After two years of warnings about Republicans’ woeful performance among nonwhite voters in 2012, the midterms showed that Democrats have their own significant demographic vulnerability: working-class white voters. Republicans won white voters without a college degree by 30 points, 64 percent to 34 percent, according to exit polls, equal to their margin in the wave election of 2010. Polling data show that support for President Barack Obama among working-class whites has dropped 8 points since 2010.
“Democrats have chosen to focus on issues that the liberal base of the party really likes, but the working-class person in West Virginia or Arkansas or Louisiana or Alaska doesn’t necessarily identify with,” said political analyst Charlie Cook.
Cook pointed to those four states — where Republicans captured Democratic-held Senate seats this year — to argue that Democrats are a “marginalized party” across much of the country.
“This is more than just a bad year for Democrats,” he said. “The challenge that the Democratic Party has in parts of the country appears to be even more formidable than it was two years ago.”
Added former Rep. Dan Glickman (D-Kan.): “Democrats really gave up on small towns and exurban America.” [emphasis added]
And even though Republicans have yet to make significant inroads among minorities, the GOP could make up for those losses by further enhancing its performance among white voters.

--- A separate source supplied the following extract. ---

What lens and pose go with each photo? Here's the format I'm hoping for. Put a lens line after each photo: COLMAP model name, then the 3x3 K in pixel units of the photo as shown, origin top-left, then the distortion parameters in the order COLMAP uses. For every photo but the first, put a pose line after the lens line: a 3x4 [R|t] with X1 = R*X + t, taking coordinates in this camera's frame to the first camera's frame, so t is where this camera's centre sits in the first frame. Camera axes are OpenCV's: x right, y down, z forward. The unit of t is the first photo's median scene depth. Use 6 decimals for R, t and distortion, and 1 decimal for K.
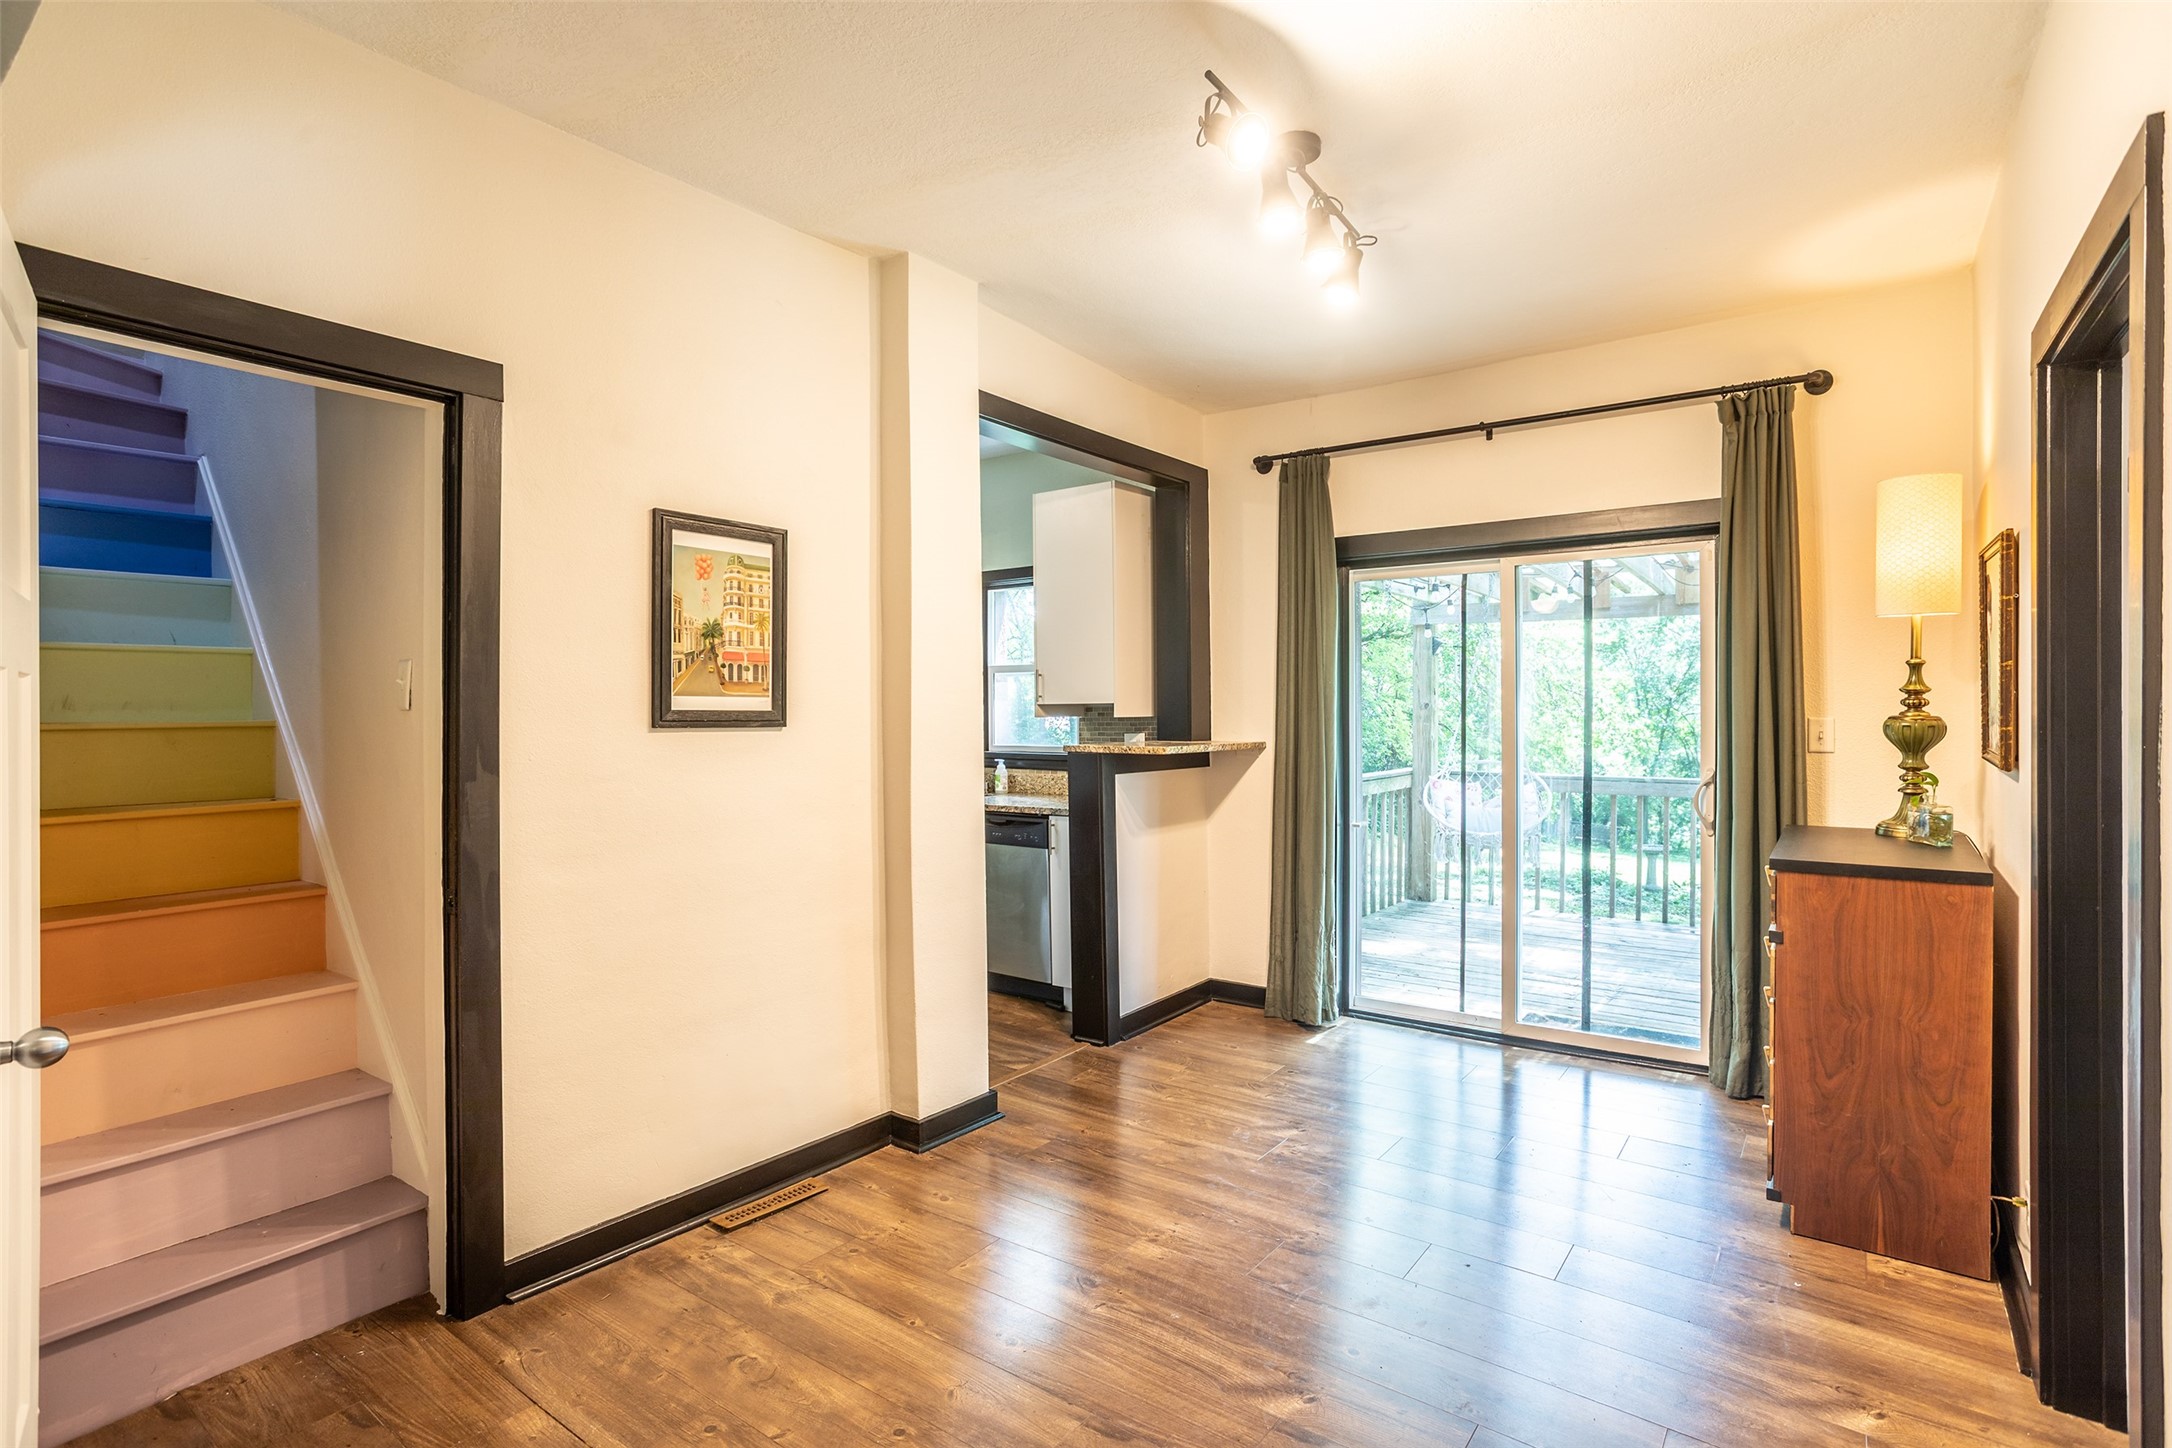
lens RADIAL K [[1052.8, 0, 1084.1], [0, 1052.8, 715.4], [0, 0, 1]] dist [0.006598, 0.003888]
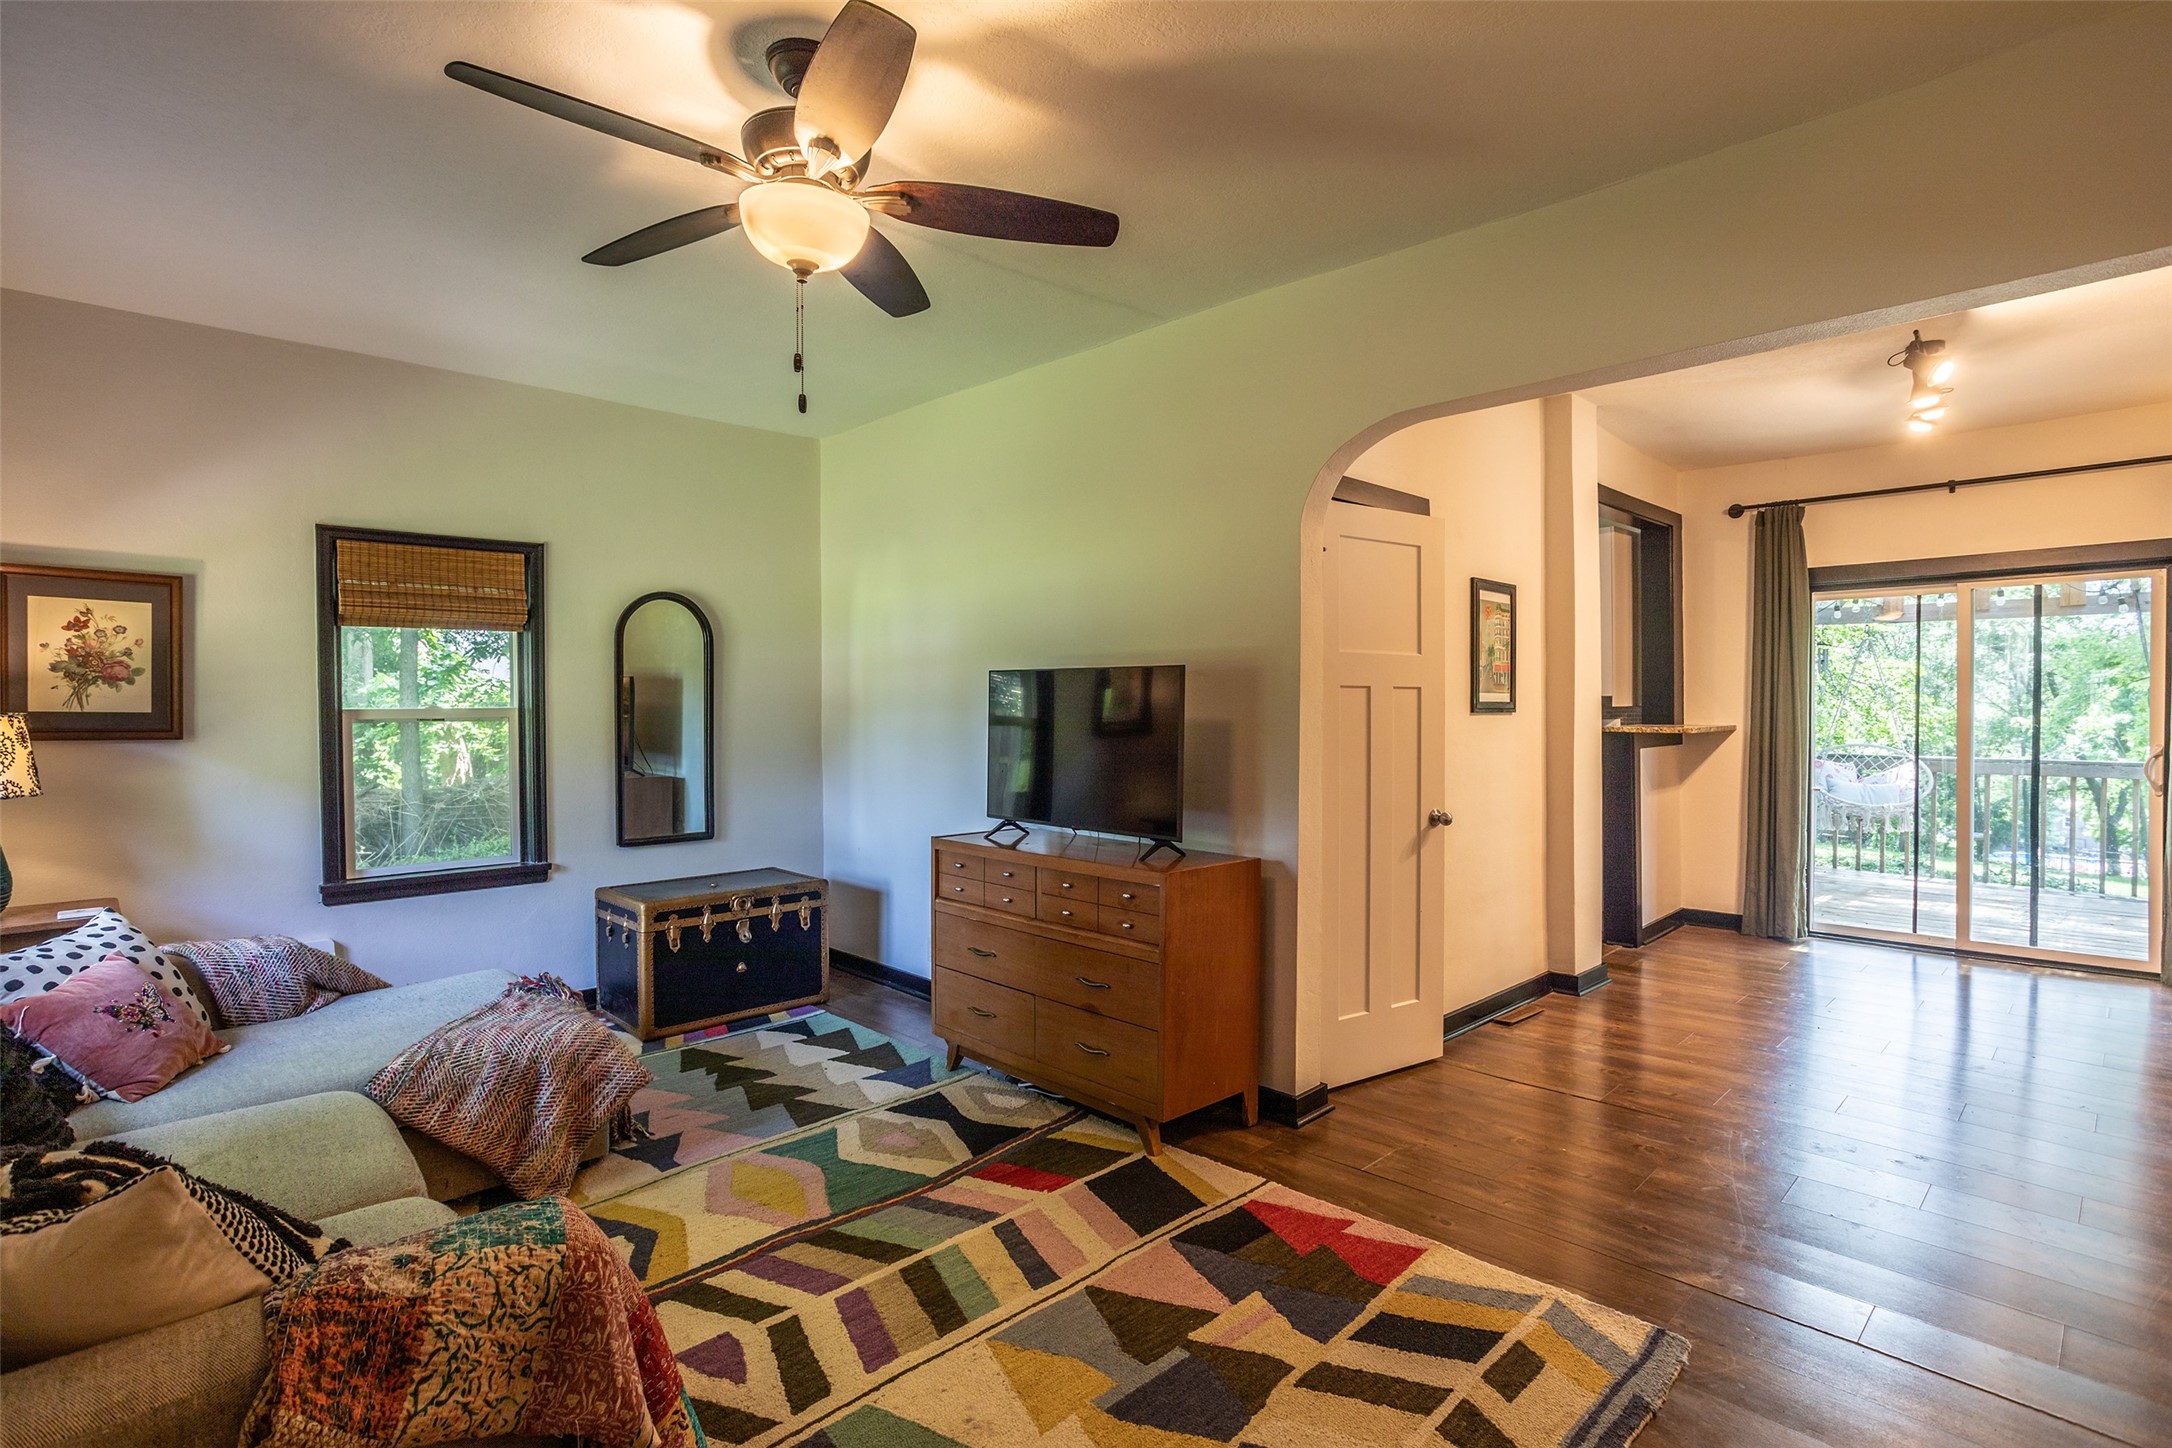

“Given what’s happening with working-class voters and how disenchanted they are with the Democratic Party … Republicans still have a chance to win the presidency without [making] significant changes to policy,” said GOP consultant Ford O’Connell.
Democrats won’t necessarily be able to count on the same level of minority turnout in 2016 without Obama. At the same time, Mitt Romney in 2012 won a larger share of the white vote than any GOP nominee since George H.W. Bush and still lost the presidency.